Actions at Finnish Embassies and Consulates in several countries on the Prisoners for Peace day
Santa Claus and his helpers arrested at the Finnish Embassy in Brussels
Brussels, 1st December- Peace and human rights activists in different countries around the world are taking action today in support of Finnish conscientious objectors, imprisoned for their refusal to participate in the compulsory military conscription system. 1st December marks the international 'Prisoners for Peace' day, launched by the War Resisters International in 1956. This year the worldwide focus is Finland, the only EU-member state where Amnesty International says there are prisoners of conscience.
In Brussels activists of For Mother Earth, as well as the Finnish Santa Claus and his helpers, occupied the entrance hall of the Finnish Embassy building at 10:00. Santa and his helpers were preparing presents for the imprisoned Finnish conscientious objectors, while activists of For Mother Earth handed in a petition letter to a representative of the Embassy. The police soon arrived to briefly arrest Santa and his helpers, but released them once outside the Embassy building. The protest continued in the street outside the Embassy.
"I fear that Finnish President Tarja Halonen might have to celebrate her Christmas without presents if her government continues to imprison conscientious objectors", Santa stated at the Embassy in Brussels. "Locking up people who refuse to carry weapons doesn't fit well with the message of peace that I want to spread in the world. I advice Mrs. Halonen to let all the imprisoned consientious objectors go home in time for Christmas." Santa referred to the fact that the Finnish President has the power to grant an amnesty to prisoners, which so far has not been used.
At the moment 25 conscientious objectors (COs) are serving their sentences in Finnish prisons, and it is expected that by the end of this year over 70 COs will have been sentenced to jail in 2004 alone.
Finland still practices a very extensive military conscription, and continues to imprison conscientious objectors who refuse to participate in the system. Young men have a choice between military and alternative service, but there are many problems with the system.
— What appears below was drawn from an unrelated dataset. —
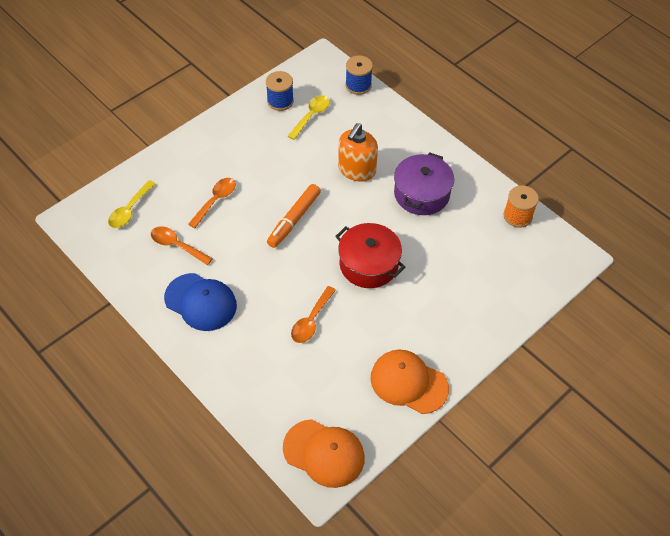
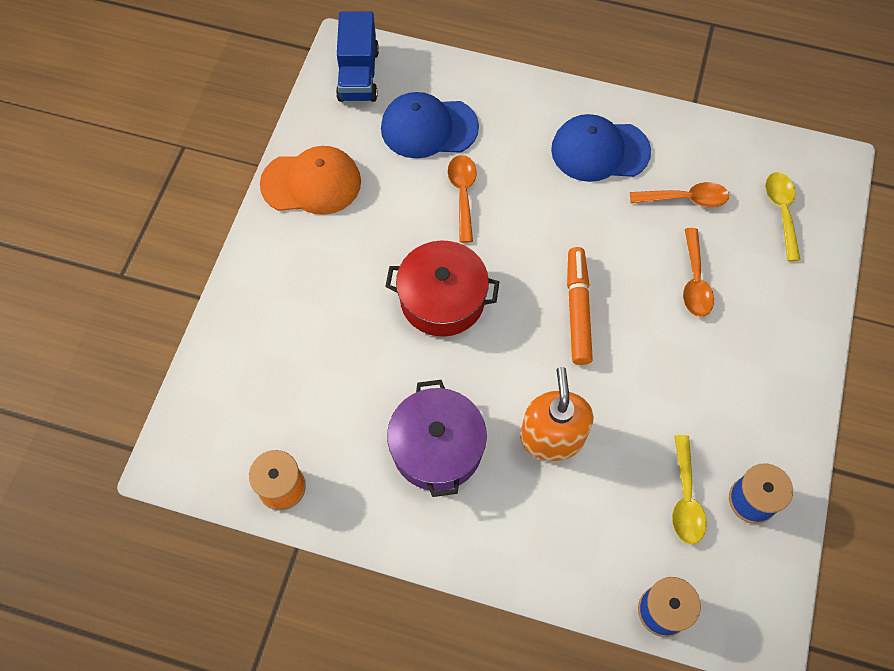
camera: 150 degrees right, 10 degrees up
(301, 380) = (428, 128): none -> blue cap
(324, 453) = (358, 75): orange cap -> blue truck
The length of the alternative service (13 months) is clearly punitive compared to the military service (6 months), the conscripts mostly do not receive information about alternative service during the call-up, and the alternative service places often ignore their economic obligations towards the servant. Also, in Finnish law there is no status for COs during crisis time. This means that people who never received military training might be obliged to serve in the army during a war.
Finland also practises discrimination on the bases of (non-)religious conviction: members of Jehova's Witnesses, a religious group, are automatically released from national service due to their religious conscience, while COs of other beliefs or ethical ideals are sentenced to prison.
According to Amnesty International, Finland is the only European Union state with prisoners of conscience. Since 1999 Amnesty International has adopted 49 Finnish COs as prisoners of conscience.
In addition, the Human Rights Committee of the United Nations stated in the beginning of November that Finland should rapidly make moves to comply with the Human Rights Declaration in regard to the treatment of conscientious objectors.
The right to conscientious objection is recognised by the United Nations and the European Union, as well as in different human rights declarations. Still the Finnish government fails to respect the human rights of the COs, and systematically imprisons everyone who refuses to take part in the conscription system.
Actions at Finnish Embassies and Consulates are taking place today in Belgium, Scotland, Malta and Ireland. In Finland the Union of COs is organising a debate about the issue, and in Belgium Santa and his helpers occupy the embassy to make presents for the imprisoned CO's. In other countries individuals and organisations join the action day by faxing petition letters to their local Finnish Embassies and the Finnish President. The organisations demand major reforms in Finnish conscription law as well as the immediate release of the 25 conscientious objectors currently serving their 197-days long sentences in Finnish prisons.